__EXCERPTED PASSAGE__.
The nonpartisan Congressional Budget Office is often described as a neutral arbiter of policy proposals, a score-keeper of proposed legislation. But on the subject of Obamacare’s individual mandate the CBO is anything but neutral.
Any legislation that proposes to do away with the individual mandate will invariably result in the CBO claiming that an additional tens of millions of Americans will be uninsured in the future. That’s because the CBO has an almost religious faith in the effectiveness of the individual mandate, despite strong evidence to the contrary.
In its latest report, the CBO projected that under the Senate bill 49 million people would be uninsured. That’s an increase of around 22 million people over the CBO’s forecast under current law. By far the largest source for this increase in the uninsured population is the CBO’s estimate that millions of people would drop insurance because they will no longer face a tax penalty for not having insurance. The CBO estimates that some 15 million people would voluntarily drop coverage in 2018 due to the removal of the mandate.

__PROBLEM DESCRIPTION__. Extend the passage on the Congressional Budget Office and the individual mandate, starting after its final sentence. The lines that follow are not needed for anything here.

__GIVEN DATA__.

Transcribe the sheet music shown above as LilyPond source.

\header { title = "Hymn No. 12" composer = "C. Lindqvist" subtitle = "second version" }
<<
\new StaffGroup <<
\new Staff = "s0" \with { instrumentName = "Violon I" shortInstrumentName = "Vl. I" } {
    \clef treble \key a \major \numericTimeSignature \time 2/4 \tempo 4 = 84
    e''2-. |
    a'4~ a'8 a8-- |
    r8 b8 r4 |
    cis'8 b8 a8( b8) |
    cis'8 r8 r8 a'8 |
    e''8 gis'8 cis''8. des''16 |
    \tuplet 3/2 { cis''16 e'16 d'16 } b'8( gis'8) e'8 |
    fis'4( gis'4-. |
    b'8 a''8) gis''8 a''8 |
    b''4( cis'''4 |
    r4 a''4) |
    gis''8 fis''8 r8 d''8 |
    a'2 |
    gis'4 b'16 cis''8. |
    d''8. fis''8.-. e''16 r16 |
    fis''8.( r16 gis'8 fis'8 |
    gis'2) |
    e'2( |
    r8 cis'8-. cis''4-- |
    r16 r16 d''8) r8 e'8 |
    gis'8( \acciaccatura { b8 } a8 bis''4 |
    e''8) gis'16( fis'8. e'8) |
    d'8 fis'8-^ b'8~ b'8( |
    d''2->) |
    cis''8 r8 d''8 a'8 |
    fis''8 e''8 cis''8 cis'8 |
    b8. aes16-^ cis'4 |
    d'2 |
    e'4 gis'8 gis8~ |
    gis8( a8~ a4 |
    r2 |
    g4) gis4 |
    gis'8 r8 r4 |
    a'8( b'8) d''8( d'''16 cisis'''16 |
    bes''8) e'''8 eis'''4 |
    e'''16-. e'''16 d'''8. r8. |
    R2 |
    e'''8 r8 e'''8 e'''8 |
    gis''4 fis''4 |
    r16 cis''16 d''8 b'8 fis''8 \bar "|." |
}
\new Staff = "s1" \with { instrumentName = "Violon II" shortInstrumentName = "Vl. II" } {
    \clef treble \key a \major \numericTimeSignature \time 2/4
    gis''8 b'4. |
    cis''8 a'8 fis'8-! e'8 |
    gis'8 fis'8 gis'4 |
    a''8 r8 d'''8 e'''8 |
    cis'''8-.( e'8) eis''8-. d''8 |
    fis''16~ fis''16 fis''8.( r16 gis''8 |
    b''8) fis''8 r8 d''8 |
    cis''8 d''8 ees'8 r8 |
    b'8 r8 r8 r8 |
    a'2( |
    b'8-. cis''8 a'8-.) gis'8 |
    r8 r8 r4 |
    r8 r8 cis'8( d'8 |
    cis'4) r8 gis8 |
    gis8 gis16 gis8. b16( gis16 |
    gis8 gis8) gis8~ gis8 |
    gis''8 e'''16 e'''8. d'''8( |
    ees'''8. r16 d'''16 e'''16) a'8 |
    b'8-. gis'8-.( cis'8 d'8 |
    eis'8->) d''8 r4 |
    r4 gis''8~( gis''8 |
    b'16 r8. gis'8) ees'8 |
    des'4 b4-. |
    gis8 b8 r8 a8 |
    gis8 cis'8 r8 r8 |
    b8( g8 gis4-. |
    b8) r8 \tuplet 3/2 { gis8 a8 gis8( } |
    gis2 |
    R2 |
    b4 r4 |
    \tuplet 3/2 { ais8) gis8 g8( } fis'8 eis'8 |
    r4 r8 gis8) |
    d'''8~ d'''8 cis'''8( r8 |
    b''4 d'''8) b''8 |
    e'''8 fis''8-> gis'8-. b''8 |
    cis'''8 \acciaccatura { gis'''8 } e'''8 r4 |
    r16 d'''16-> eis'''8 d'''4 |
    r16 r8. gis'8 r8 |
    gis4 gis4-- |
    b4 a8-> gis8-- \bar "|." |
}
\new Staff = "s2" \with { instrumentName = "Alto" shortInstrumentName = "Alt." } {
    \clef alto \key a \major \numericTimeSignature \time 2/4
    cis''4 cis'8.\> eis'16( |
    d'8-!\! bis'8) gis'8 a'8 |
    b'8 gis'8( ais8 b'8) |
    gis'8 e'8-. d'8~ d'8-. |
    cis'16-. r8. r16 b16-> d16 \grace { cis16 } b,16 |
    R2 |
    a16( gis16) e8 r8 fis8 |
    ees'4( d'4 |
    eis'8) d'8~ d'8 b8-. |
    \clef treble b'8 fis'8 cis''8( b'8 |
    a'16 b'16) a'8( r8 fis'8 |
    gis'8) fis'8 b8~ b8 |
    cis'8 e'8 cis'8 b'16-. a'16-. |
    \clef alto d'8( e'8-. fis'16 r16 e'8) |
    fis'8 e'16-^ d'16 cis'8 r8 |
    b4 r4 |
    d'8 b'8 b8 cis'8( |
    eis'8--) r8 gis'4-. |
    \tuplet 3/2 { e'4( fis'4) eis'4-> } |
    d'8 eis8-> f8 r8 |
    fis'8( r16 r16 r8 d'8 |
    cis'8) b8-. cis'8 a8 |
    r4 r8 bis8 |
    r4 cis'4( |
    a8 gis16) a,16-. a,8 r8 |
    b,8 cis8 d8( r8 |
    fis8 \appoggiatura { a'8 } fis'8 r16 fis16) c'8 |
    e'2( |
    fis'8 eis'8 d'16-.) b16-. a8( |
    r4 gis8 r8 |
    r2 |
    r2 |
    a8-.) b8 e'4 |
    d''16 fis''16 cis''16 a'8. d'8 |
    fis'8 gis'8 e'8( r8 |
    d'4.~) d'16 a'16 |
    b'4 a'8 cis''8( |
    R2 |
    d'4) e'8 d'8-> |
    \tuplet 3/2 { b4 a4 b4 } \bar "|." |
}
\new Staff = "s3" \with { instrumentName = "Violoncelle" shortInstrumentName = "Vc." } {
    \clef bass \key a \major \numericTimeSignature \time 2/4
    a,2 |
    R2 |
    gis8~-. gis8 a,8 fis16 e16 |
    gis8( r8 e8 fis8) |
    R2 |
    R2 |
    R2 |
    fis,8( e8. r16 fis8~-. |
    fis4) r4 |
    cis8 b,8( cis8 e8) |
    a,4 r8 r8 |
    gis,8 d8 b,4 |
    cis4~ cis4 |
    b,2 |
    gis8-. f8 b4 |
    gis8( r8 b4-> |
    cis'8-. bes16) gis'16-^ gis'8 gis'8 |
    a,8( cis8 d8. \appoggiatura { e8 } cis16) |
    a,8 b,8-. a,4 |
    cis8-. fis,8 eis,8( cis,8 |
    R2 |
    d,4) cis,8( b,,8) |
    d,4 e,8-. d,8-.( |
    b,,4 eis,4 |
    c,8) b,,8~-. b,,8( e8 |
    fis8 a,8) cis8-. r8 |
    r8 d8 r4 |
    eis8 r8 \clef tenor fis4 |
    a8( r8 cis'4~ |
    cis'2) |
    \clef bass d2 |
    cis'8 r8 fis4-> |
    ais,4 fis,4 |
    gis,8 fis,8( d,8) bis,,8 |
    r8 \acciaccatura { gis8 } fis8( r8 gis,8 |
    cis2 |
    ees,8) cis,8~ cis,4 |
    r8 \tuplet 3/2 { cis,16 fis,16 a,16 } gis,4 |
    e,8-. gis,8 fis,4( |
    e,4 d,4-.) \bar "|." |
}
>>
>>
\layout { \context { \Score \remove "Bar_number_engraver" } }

__WRITTEN REPLY__.
In effect, the CBO is claiming that the individual mandate is forcing tens of millions of people to buy coverage that they otherwise would not. But this is implausible. For starters, the mandate is just a small tax penalty with very weak enforcement mechanisms. Many more Americans have chosen to forego coverage and pay the penalty than originally estimated, likely because the penalty is small enough that it is less expensive for the young and healthy to pay the fine then purchase insurance. The government cannot impose criminal sanctions on those who do not comply with the mandate and it cannot garnish their wages or put liens on their property or bank accounts; all it can do is withhold tax refunds.
The CBO’s confidence in the power of the mandate has come under withering criticism from Avik Roy. He has pointed out that the CBO has a history of dramatically over-estimating the number of Americans who would enroll in the Obamacare exchanges. Back in 2010, the CBO estimated that 21 million would enroll in the exchanges; the actual number was closer to 10 million. Now the CBO projects that number will grow to between 18 and 19 million people, despite the evidence that enrollment is stagnating under current law. Roy estimates that the actual number in the exchanges will stabilize at around 10 to 11 million.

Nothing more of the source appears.